Research has shown that much of the waste and plastics found at sea originates on land. “The effect of coastal littering and dumping is compounded by vectors such as rivers and storm drains discharging litter from inland urban areas,” says the UNEP report on plastic debris in the world’s ocean.
UNESCO posits that plastic materials and other litter can become concentrated in certain areas called “gyres” as a result of marine pollution gathered by oceanic currents. “There are now five gyres in our ocean. The North Pacific Gyre, known as the Great Pacific Garbage Patch, occupies a relatively stationary area that is twice the size of Texas.”
According to the UNEP report, “seven of the EU Member States plus Norway and Switzerland recover more than 80% of their used plastics. These countries adopt an integrated waste and resource management strategy to address each waste stream with the best options. However, waste and disposal remain an issue in most of the world.”

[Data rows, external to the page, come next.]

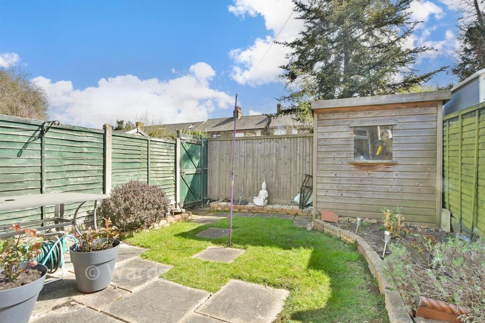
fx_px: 202
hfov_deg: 100.4
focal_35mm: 15
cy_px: 162
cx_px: 242
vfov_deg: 77.3
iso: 1600
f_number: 11
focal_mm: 10
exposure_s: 1/500
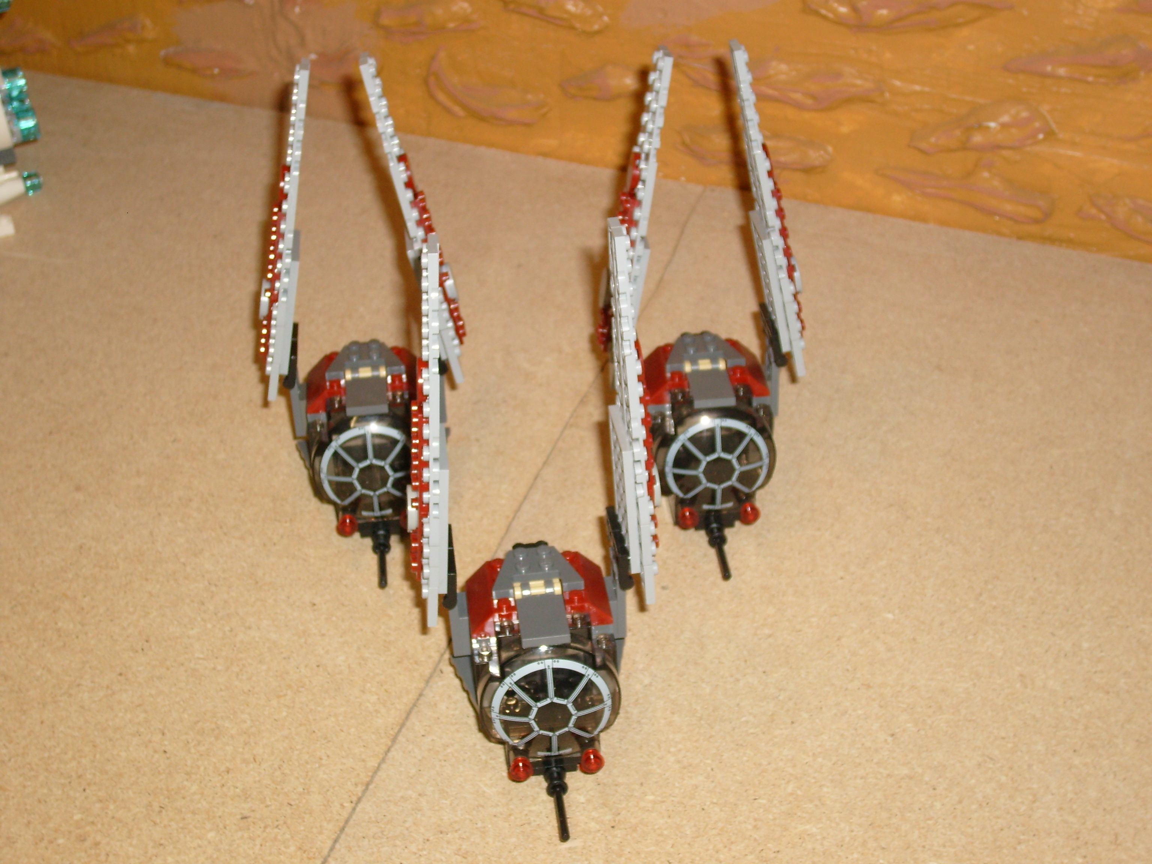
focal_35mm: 52
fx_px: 1731
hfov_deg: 36.8
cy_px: 432
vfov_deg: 28.0
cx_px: 576
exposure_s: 1/60
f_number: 3.3
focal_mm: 8.7
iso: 100
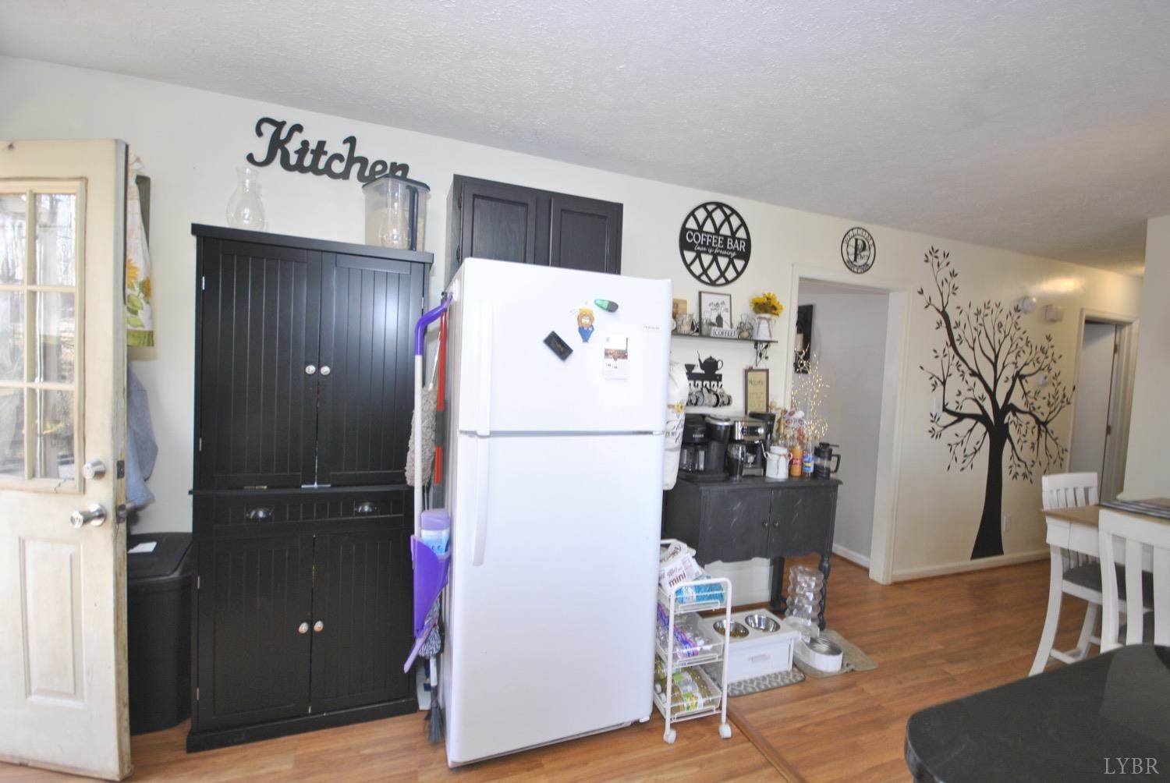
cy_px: 392
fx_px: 488
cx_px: 585
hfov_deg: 100.3
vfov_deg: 77.5
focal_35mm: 15
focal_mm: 10
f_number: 4
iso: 250
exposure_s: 1/30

This brings us to Guyana, where our culture sadly is to use our roads, lands and rivers as the bins and receptacles for our plastic and other wastes. This is invariably contributing to the pollution of the oceans. While we have legislative sanctions against littering, they do not seem a formidable deterrent since littering continues unabated.
Thankfully, from an institutional level our leaders are pushing for Guyana to become a green economy. Part of the push entails the ban on the importation and use of Styrofoam in Guyana. Once we have exhausted our domestic supply of existing food boxes, plates and cups, etc, made of Styrofoam, it is expected that the ban will be fully implemented and we will have no choice but to use only environmentally safe bio-degradable alternatives. So, in the event, our litter culture does not change, at the very least those biodegradable alternatives will decay after a while.
The problem does not end there though: we have to start making a concerted effort to improve our environment and country by ensuring that other non-biodegradable waste products such as water bottles, other plastics, and aluminium products are safely disposed of and do not reach our ocean, becoming marine debris.
There are recycling plants in Guyana that recycle cardboard and paper; it is not clear whether we have plants that recycle plastics and rubber. In the final analysis, however, we incur clean-up and disposal costs, amounting to millions of dollars, a cost borne by the taxpaying public. It would, therefore, make sense for us to go the route of Norway and the EU member countries and “adopt an integrated waste and resource management strategy to address each waste stream with the best options”. Maybe this is an area that the Government can invest in via a Public-Private Partnership.